Hey sorry for the late reply Eddy, I managed to get it to work after your previous comment. Turns out you were using en-US,en and I was using en-IN,en,en-UK English(India), English and English(UK) languages.

My Accept-Language = "en-UK,en;q=0.9,en-IN;q=0.8"

The solution that worked for me was to make my Accept-Language look like yours. Thanks for making this software!

eddyharrington commented 3 years ago

@oddtazz Thanks for confirming! Quick question, did you solve this only by setting Accept-Language? For example did you also set WhatsApp language on your phone to English? I'm asking because I'm testing it with the en-UK locale you provided and still can't reproduce the error.

I added this line to setup_selenium():

# Set locale to @oddtazz's config
options.add_experimental_option('prefs', {'intl.accept_languages': 'en-UK,en;q=0.9,en-IN;q=0.8'})

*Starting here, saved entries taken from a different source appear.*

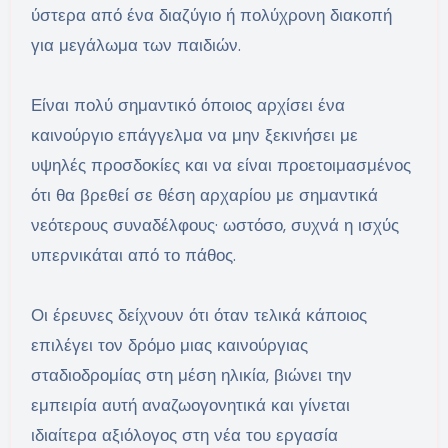
ύστερα από ένα διαζύγιο ή πολύχρονη διακοπή
για μεγάλωμα των παιδιών.
Είναι πολύ σημαντικό όποιος αρχίσει ένα
καινούργιο επάγγελμα να μην ξεκινήσει με
υψηλές προσδοκίες και να είναι προετοιμασμένος
ότι θα βρεθεί σε θέση αρχαρίου με σημαντικά
νεότερους συναδέλφους· ωστόσο, συχνά η ισχύς
υπερνικάται από το πάθος.
Οι έρευνες δείχνουν ότι όταν τελικά κάποιος
επιλέγει τον δρόμο μιας καινούργιας
σταδιοδρομίας στη μέση ηλικία, βιώνει την
εμπειρία αυτή αναζωογονητικά και γίνεται
ιδιαίτερα αξιόλογος στη νέα του εργασία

HTTP Bin shows: "Accept-Language": "en-UK,en;q=0.9,en;q=0.9;q=0.8,en-IN;q=0.8;q=0.7" however I don't see any changes to WhatsApp UI and my script doesn't throw any errors.

oddtazz commented 3 years ago

I managed to break this again today with accepted languages as "Accept-Language": "en-US,en;q=0.9" I am sure I have made no changes to chrome apart from fiddling with the language settings.

Maybe language is not the issue in this case, but that would lead to a bigger puzzle. What changed between 6 days ago and today? Specially since chrome version is the same. I would say treat my issue as an edge case. Maybe I am doing something very different compared to others. (It would be helpful to know in what way though :p )

Regardless keep up the good work!

wandabwa2004 commented 3 years ago

I managed to break this again today with accepted languages as "Accept-Language": "en-US,en;q=0.9" I am sure I have made no changes to chrome apart from fiddling with the language settings.

Maybe language is not the issue in this case, but that would lead to a bigger puzzle. What changed between 6 days ago and today? Specially since chrome version is the same. I would say treat my issue as an edge case. Maybe I am doing something very different compared to others. (It would be helpful to know in what way though :p )

Regardless keep up the good work!

@oddtazz , just check to make sure the chat its breaking on is not blocked. Mine was breaking and it wasn't a language issue . It broke on a blocked chat.

z404 commented 3 years ago

Yep, I've got the same issue of this breaking on a contact that I've blocked.

camagenta commented 3 years ago

So do I, when I deleted the blocked contact the proses continue.

But I still get the issue. Dunno still finding the another issue

amitvyas17 commented 2 years ago

And mine issue is like its runs perfectly and at the end it asks me to select the format like csv,txt or html and when is select any format it runs and asks me that i want to export any other chat and after when i click no it closes but when i open the exported chat it only shows the header it doesn't have any content please help

oddtazz commented 8 months ago

Closing this bug report as this project is not maintained anymore.